#### Work instruction:
Where a picture appears, leave it out, and transcribe all the lines below exactly.

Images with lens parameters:
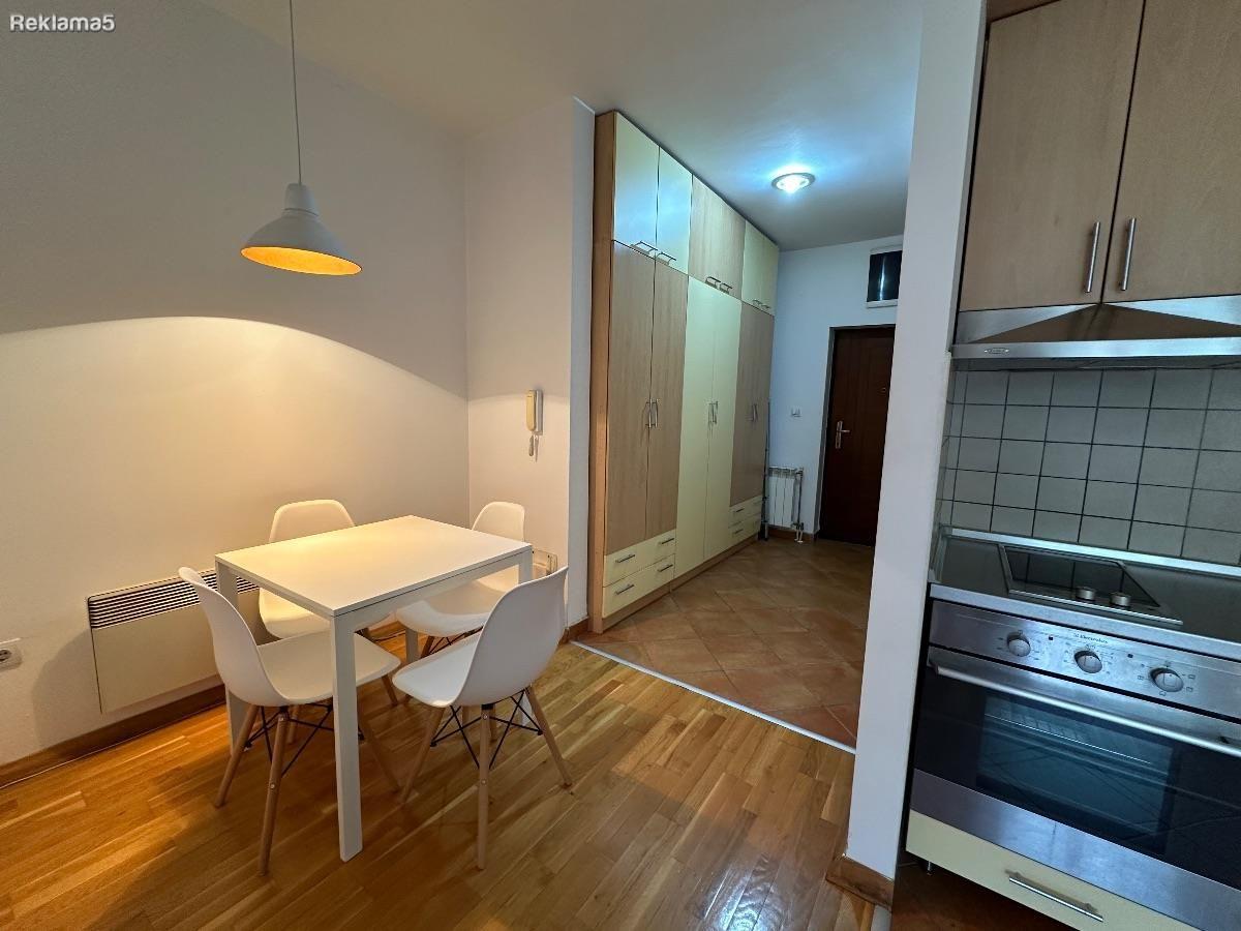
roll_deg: -1.7
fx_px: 502
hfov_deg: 102.1
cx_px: 620
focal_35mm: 14
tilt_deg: -6.8
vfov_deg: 85.7
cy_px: 466
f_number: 2.2
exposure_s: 1/50
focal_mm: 2.22
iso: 160
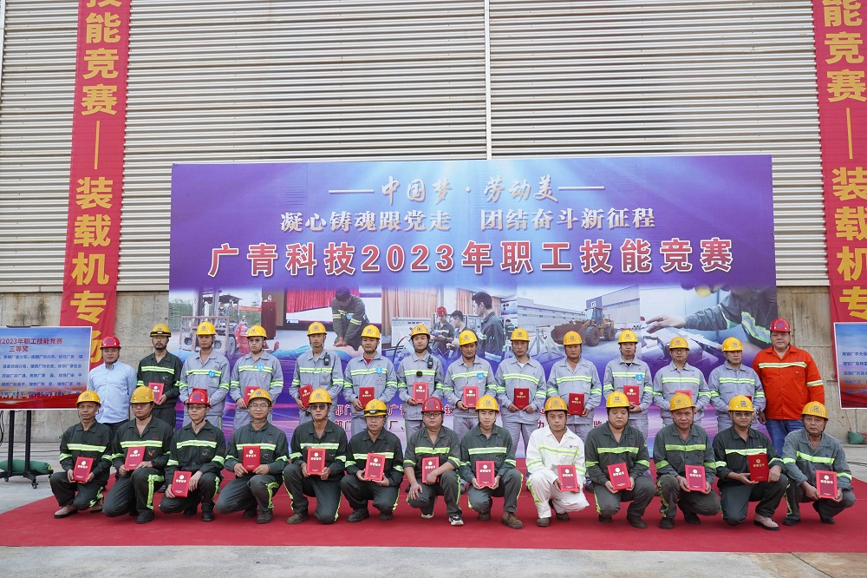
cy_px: 289
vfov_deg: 44.9
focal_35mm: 29
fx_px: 698
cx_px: 434
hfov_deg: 63.7
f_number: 16
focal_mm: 29
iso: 2500
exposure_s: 1/100
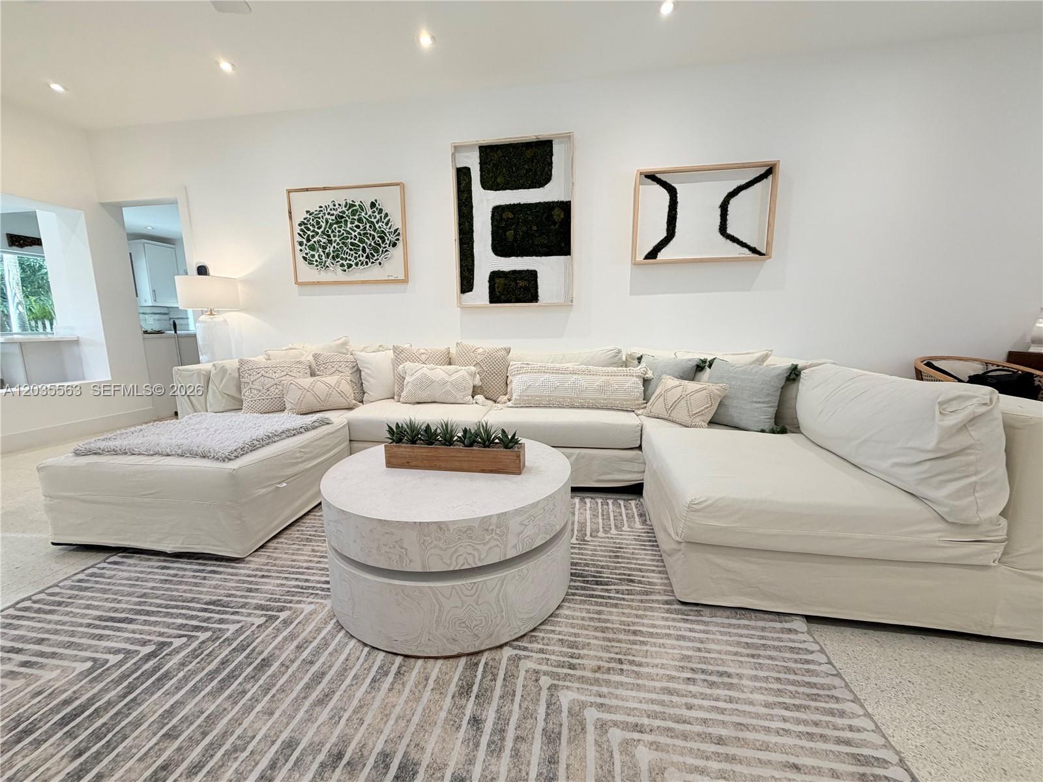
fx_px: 422
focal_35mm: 14
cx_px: 522
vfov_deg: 85.7
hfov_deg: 102.1
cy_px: 391
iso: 160
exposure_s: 1/116
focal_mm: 2.22
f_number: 2.2
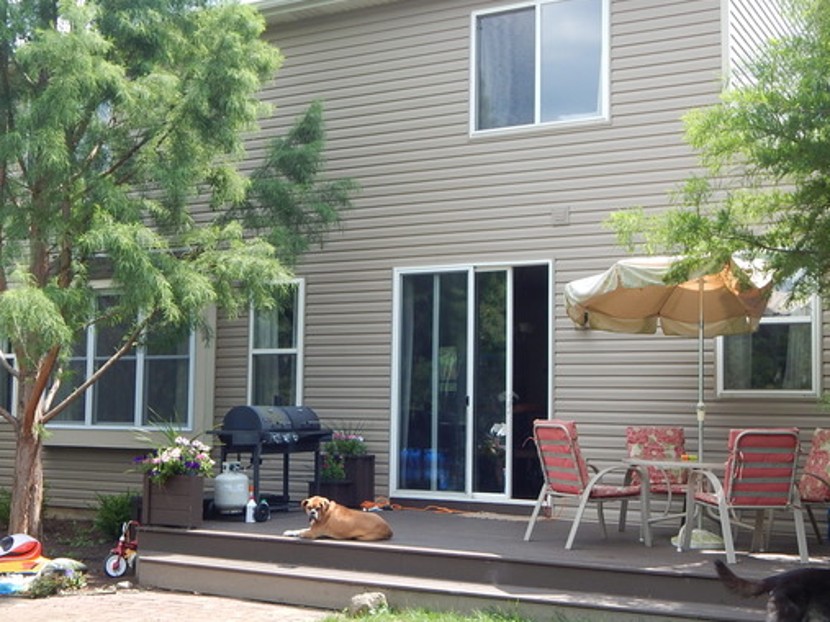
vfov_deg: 30.3
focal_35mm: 48
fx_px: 1151
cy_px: 322
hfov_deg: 39.7
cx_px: 409
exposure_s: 1/400
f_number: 3.4
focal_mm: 6.8
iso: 125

#### Result of the exercise:
roll_deg: -1.7
fx_px: 502
hfov_deg: 102.1
cx_px: 620
focal_35mm: 14
tilt_deg: -6.8
vfov_deg: 85.7
cy_px: 466
f_number: 2.2
exposure_s: 1/50
focal_mm: 2.22
iso: 160
cy_px: 289
vfov_deg: 44.9
focal_35mm: 29
fx_px: 698
cx_px: 434
hfov_deg: 63.7
f_number: 16
focal_mm: 29
iso: 2500
exposure_s: 1/100
fx_px: 422
focal_35mm: 14
cx_px: 522
vfov_deg: 85.7
hfov_deg: 102.1
cy_px: 391
iso: 160
exposure_s: 1/116
focal_mm: 2.22
f_number: 2.2
vfov_deg: 30.3
focal_35mm: 48
fx_px: 1151
cy_px: 322
hfov_deg: 39.7
cx_px: 409
exposure_s: 1/400
f_number: 3.4
focal_mm: 6.8
iso: 125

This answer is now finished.